Everything from the line with "una inversión de 630 millones de pesos (mdp)" through the last line of the records below should be copied exactly, both ends included.

_DATA SECTION_.
◆ ◆ ◆ ◆

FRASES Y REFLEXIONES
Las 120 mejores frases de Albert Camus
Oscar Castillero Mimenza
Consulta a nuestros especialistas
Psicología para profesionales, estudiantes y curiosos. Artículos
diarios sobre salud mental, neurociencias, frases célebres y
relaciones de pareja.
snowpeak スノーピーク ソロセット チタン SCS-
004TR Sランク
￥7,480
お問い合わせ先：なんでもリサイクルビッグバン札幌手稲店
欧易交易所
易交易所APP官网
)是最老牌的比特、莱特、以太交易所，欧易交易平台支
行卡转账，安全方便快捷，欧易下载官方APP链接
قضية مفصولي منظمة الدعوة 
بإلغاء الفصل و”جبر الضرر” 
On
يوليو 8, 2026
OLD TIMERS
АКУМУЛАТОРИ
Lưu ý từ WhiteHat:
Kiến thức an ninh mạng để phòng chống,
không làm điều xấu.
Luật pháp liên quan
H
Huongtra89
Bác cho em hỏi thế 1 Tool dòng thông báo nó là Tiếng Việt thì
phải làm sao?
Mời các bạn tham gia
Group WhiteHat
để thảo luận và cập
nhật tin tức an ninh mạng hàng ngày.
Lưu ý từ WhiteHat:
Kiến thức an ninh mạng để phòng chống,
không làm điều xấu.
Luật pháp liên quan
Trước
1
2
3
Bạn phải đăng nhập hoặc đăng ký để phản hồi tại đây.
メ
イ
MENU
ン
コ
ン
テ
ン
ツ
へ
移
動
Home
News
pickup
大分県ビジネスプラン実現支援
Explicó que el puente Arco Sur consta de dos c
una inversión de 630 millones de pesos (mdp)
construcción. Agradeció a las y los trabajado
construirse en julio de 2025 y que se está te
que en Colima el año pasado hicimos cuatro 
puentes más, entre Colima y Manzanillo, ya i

◆ ◆ ◆ ◆

_OUTPUT FOR THIS EXERCISE_.
una inversión de 630 millones de pesos (mdp)
construcción. Agradeció a las y los trabajado
construirse en julio de 2025 y que se está te
que en Colima el año pasado hicimos cuatro 
puentes más, entre Colima y Manzanillo, ya i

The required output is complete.